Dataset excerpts
*** Block opens ***
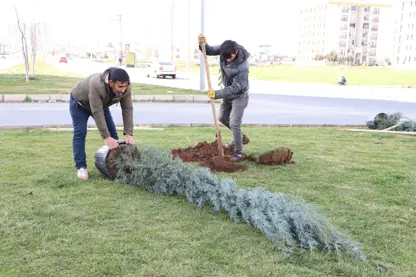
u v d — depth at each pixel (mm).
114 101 4680
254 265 2963
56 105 13500
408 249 3283
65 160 5703
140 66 64375
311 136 8469
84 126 4832
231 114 5980
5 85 17844
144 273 2812
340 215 3928
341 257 3119
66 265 2883
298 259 3092
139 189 4527
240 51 5648
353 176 5293
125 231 3436
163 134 8281
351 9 115875
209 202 4066
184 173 4320
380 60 118188
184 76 39219
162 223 3615
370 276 2875
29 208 3850
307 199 4344
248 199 3727
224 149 6637
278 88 26797
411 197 4520
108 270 2834
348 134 8828
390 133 8906
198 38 5777
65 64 57406
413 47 85875
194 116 11773
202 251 3131
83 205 3973
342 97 20453
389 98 20547
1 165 5309
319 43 122000
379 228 3656
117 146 4809
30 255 3002
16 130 8391
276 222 3395
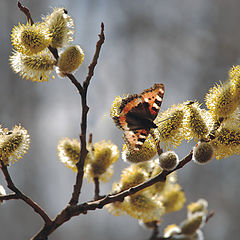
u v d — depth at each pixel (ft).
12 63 3.57
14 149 3.51
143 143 3.51
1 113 11.93
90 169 3.63
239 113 3.50
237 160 11.82
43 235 3.52
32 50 3.52
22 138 3.52
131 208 3.60
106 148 3.63
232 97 3.47
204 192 11.87
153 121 3.51
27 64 3.55
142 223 3.77
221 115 3.48
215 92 3.49
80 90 3.53
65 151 3.62
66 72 3.53
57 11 3.58
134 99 3.53
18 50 3.52
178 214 10.79
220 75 13.78
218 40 14.15
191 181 12.04
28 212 11.08
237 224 11.41
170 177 3.76
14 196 3.52
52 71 3.56
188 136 3.50
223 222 11.51
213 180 11.93
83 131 3.53
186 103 3.51
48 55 3.57
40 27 3.53
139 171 3.60
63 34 3.56
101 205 3.51
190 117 3.49
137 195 3.60
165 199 3.76
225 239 11.32
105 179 3.64
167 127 3.50
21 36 3.51
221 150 3.49
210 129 3.49
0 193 3.54
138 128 3.51
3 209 10.80
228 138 3.48
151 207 3.60
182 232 3.76
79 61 3.53
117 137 10.34
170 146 3.51
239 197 11.70
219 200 11.78
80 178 3.53
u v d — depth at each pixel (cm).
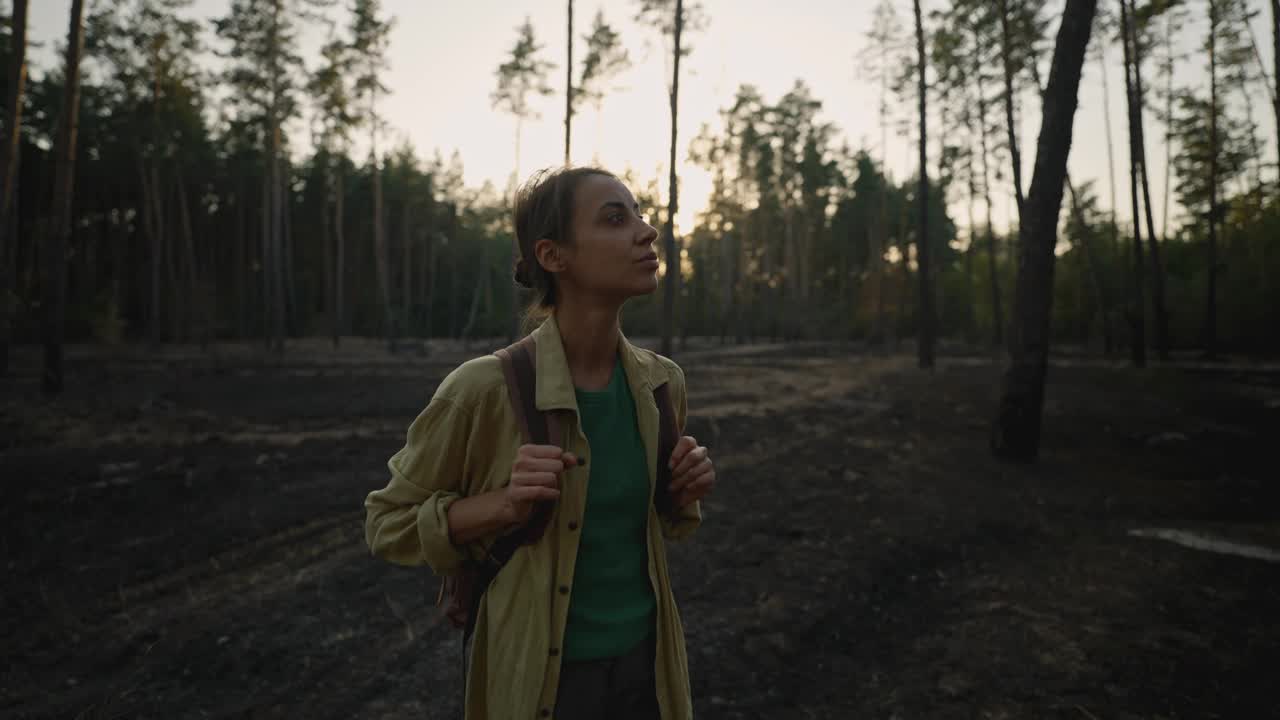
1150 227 2138
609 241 109
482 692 113
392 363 2244
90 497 569
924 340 1973
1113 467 696
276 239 2433
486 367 112
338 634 339
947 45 1916
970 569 420
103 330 3409
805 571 414
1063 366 2058
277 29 2234
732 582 399
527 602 106
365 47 2458
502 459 109
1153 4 1825
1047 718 257
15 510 529
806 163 4256
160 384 1467
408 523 109
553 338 114
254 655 316
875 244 4775
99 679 294
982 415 1041
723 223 4584
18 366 1889
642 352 126
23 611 358
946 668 299
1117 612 350
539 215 114
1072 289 3606
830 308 4991
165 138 2967
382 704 278
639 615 114
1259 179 2686
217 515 530
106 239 4325
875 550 450
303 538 483
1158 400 1184
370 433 905
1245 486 616
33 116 3078
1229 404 1110
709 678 294
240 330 4194
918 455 756
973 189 2603
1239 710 257
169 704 275
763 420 1022
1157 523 512
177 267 4238
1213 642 313
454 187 5478
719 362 2512
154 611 363
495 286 5753
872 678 293
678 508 121
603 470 113
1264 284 2584
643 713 114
*** Block closes ***
» Task prompt: Word for word, restate the lines above from the line containing "221 115 3.48" through the line containing "101 205 3.51", with both included and nothing else.

» Result for this exercise:
221 115 3.48
215 92 3.49
80 90 3.53
65 151 3.62
66 72 3.53
57 11 3.58
134 99 3.53
18 50 3.52
178 214 10.79
220 75 13.78
218 40 14.15
191 181 12.04
28 212 11.08
237 224 11.41
170 177 3.76
14 196 3.52
52 71 3.56
188 136 3.50
223 222 11.51
213 180 11.93
83 131 3.53
186 103 3.51
48 55 3.57
40 27 3.53
139 171 3.60
63 34 3.56
101 205 3.51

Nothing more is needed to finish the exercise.